Ich bin keine Terroristin


Veröffentlicht am 25 Oktober 2013 - Tags:  Meinung 

Das Handy unserer Kanzlerin Angela Merkel wurde abgehört. Es mag naiv sein, aber ich dachte bisher immer, dass dieses Handy mit den besten Schutzmechanismen, die verfügbar sind, ausgestattet sei. Und jetzt das. Sollte man nun nicht besser jede elektronische Kommunikation einstellen?
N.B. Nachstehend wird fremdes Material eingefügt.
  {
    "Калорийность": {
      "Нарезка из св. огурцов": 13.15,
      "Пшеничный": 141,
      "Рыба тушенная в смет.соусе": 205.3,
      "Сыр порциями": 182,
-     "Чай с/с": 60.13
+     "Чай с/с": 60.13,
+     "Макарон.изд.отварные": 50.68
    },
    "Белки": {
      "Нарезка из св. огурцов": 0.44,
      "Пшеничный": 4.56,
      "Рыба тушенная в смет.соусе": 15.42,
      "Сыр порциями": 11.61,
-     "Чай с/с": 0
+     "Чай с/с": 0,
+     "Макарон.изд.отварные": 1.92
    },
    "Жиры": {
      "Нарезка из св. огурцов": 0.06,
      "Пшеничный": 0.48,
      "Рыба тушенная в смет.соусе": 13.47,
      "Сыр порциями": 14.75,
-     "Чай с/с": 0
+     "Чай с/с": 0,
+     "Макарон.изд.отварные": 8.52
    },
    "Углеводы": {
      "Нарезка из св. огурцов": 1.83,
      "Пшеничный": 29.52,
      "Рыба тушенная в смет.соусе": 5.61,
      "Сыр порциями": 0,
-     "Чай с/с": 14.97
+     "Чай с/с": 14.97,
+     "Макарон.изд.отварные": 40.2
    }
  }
Ich höre sie schon, die Skeptiker in meinem Umfeld, die diesem ganzen neumodischen Kram sowieso nie getraut haben. Denen ist ein Mensch wie ich, der die modernen Medien intensiv nutzt und als absolute Bereicherung seines Lebens empfindet, immer schon suspekt. Aber dummerweise kann ich ihnen gerade heute nicht mit der ganzen Überzeugung entgegen treten, wie ich es sonst getant habe, weil es auch in meinem Bauch grummelt.
Natürlich, es ist überhaupt nicht neu, dass unsere Kommunikation ausgespäht wird. Ich erinnere mich an meine Anfänge in der IT in den Achtzigern. Die ersten Verschlüsselungsmechanismen kamen auf. Damals war es schon so, dass es einen Schlüssel für den Einsatz in den USA und einen für den Rest der Welt gab. Letzterer war natürlich schwächer. Ich erinnere mich an Kundenpräsentationen, bei denen danach gefragt wurde und wir dies lächelnd beantworteten mit: „Das ist, damit die Geheimdienste im Ernstfall Zugang erhalten können. Aber Sie sind ja kein Terrorist. Ha, ha, ha.“ Jeder hat kurz genickt und ist zum nächsten Punkt übergegangen. Auch wurden damals schon unsere Telefongespräche überwacht. Das Thema ist also nicht neu, die Dimension schon.
Ich mag gar nicht darüber nachdenken, wer außer unseres guten „Freundes“ USA noch so alles mithört.

Für mich ist es keine praktikable Alternative, die elektronische Kommunikation einzustellen. Sie ist Teil meines Lebens und bereichernder dazu. Allerdings halte ich es schon immer so, wie es mal ein Berater gesagt hat: „Schreibe nichts in den PC, was du nicht auch deiner Oma erzählen würdest.“
Es ist aber an der Zeit, dass die IT-Unternehmen dieser Welt, allen voran die amerikanischen, Flagge zeigen und nicht nur mit irgendwelchen abstrakten Floskeln behaupten, mit den Daten sorgsam umzugehen, sondern es unmissverständlich beweisen. Denn wenn das Handy unserer Kanzlerin geknackt werden kann, dann kann dies beim Rechenzentrum von Microsoft, IBM und Co. gewiss auch geschehen, zumal diese sowieso wahrscheinlich mit den Geheimdiensten zusammenarbeiten. Wir können die Uhr nicht zurückdrehen und ich will es auch gar nicht, aber wenn unsere Welt weiter funktionieren soll, dann müssen sich grundlegende Dinge ändern.
Die Beruhigung, ich bin ja keine Terroristin, wirkt nicht mehr. Denn unsere Kanzlerin ist auch keine.